If we always act selflessly, don’t we run the risk of being passed over of misused?

Some people think that acting selflessly means making yourself small and supporting everyone else at your own expense. Coming from a Christian point of view, we are used to thinking in “either-or” terms, making one person small and the other big, but that is too simple. If you think you can do the best job in a certain situation, then acting selflessly can mean putting yourself forward. It means that in every situation one aims for whatever will bring the highest level of benefit to all.

The most selfless thing one can do is to not take other people’s bad trips seriously. Don’t put energy into them; don’t play along. See the trips as “rabbits with antlers,” as the Tibetans say—as something that doesn’t exist. Instead, put the best trip forward. If you commit yourself to the highest level of truth, you’ll cultivate the best thing that can happen in any situation.
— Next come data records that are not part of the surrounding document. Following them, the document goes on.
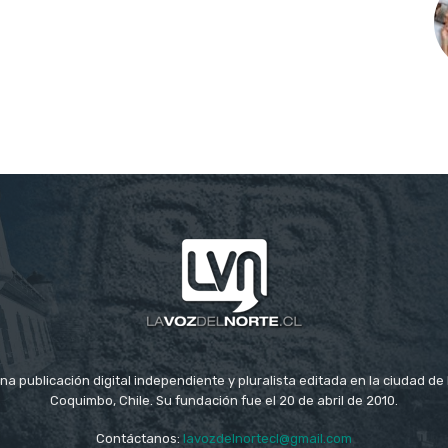
na publicación digital independiente y pluralista editada en la ciudad d
Coquimbo, Chile. Su fundación fue el 20 de abril de 2010.
Contáctanos:
lavozdelnortecl@gmail.com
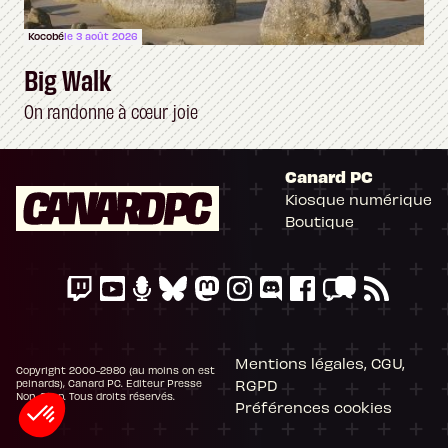
Kocobé
le 3 août 2026
Big Walk
On randonne à cœur joie
Canard PC
Kiosque numérique
Boutique
Mentions légales, CGU,
Copyright 2000-2980 (au moins on est
RGPD
peinards), Canard PC. Editeur Presse
Non-Stop. Tous droits réservés.
Préférences cookies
Shouldn’t our priority in the Diamond Way be helping others? Isn’t it egotistical for us to only spend our free time on our own practice?
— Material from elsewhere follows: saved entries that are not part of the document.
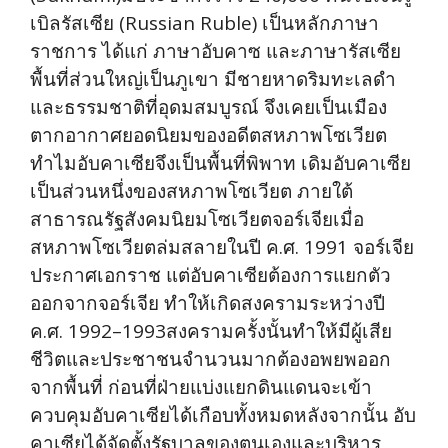
เบิลรัสเซีย (Russian Ruble) เป็นหลักภาษา
ราชการ ได้แก่ ภาษาอับคาซ และภาษารัสเซีย
พื้นที่ส่วนใหญ่เป็นภูเขา มีชายหาดริมทะเลดำ
และธรรมชาติที่อุดมสมบูรณ์ จึงเคยเป็นเมือง
ตากอากาศยอดนิยมของอดีตสหภาพโซเวียต
ทำไมอับคาเซียจึงเป็นพื้นที่พิพาท เดิมอับคาเซีย
เป็นส่วนหนึ่งของสหภาพโซเวียต ภายใต้
สาธารณรัฐสังคมนิยมโซเวียตจอร์เจียเมื่อ
สหภาพโซเวียตล่มสลายในปี ค.ศ. 1991 จอร์เจีย
ประกาศเอกราช แต่อับคาเซียต้องการแยกตัว
ออกจากจอร์เจีย ทำให้เกิดสงครามระหว่างปี
ค.ศ. 1992–1993สงครามครั้งนั้นทำให้มีผู้เสีย
ชีวิตและประชาชนจำนวนมากต้องอพยพออก
จากพื้นที่ ก่อนที่ฝ่ายแบ่งแยกดินแดนจะเข้า
ควบคุมอับคาเซียได้เกือบทั้งหมดหลังจากนั้น อับ
คาเซียได้จัดตั้งรัฐบาลของตนเองและบริหาร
I try not to get too stiff here. When people do something for themselves I always say, “Do it with the motivation to be able to share with others and benefit them later.”

And when people do something good for others I say, “Be happy that you have the chance to build up good karma for yourself”! Many people have the idea that they need to make themselves strong before helping others. Other people want to help under all circumstances, without making themselves strong first—but then they are not able to do much. Both of these extremes are quite common.
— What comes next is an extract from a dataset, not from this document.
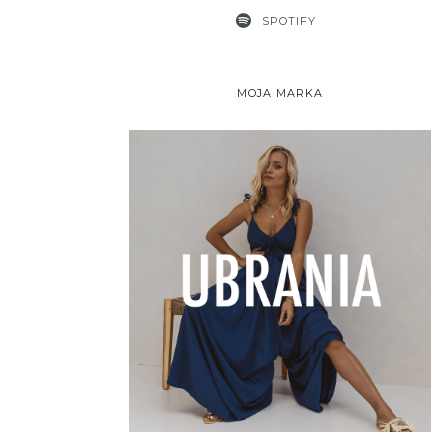
SPOTIFY
MOJA MARKA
I always advise people to see the big picture and to separate themselves from others as little as possible. If you think, “When I do something good for myself, may others also be happy!”, then you’ll see it as a resource to be able to do more for others. And when you do something for others, you can be happy that you’re developing good karma and insight. Cutting through this idea of an “I” and a “you” is a very good idea.

Everything is the art of the possible. In Buddhism, there are three different ways to benefit beings. You can benefit them as a king does: first you make yourself strong and then you share with others. You can benefit them like a boatman, thinking, “let’s all reach the far bank of the river together.” And finally, you can benefit them like a shepherd: you help the others through first and then you go yourself.

Christianity mainly uses the shepherd system, but there is always a victim role involved along with the attitude that helping must be difficult and full of suffering. That comes from Jesus, who demonstrated it through his own suffering and sacrifice. In Buddhism, the attitude is completely different. With us, helping is the highest joy and something completely natural. If people have good karma, they meet you on a day when your actions are effective and successful, and if they have bad karma they come on a day when you’re making mistakes. And the whole time you simply do your best and see what works. There is no commandment from above. Minds in development may not always be equally talented, but they are basically nice. One does what one can, and people get something more or less useful depending on their karma. The more you enjoy helping others the better.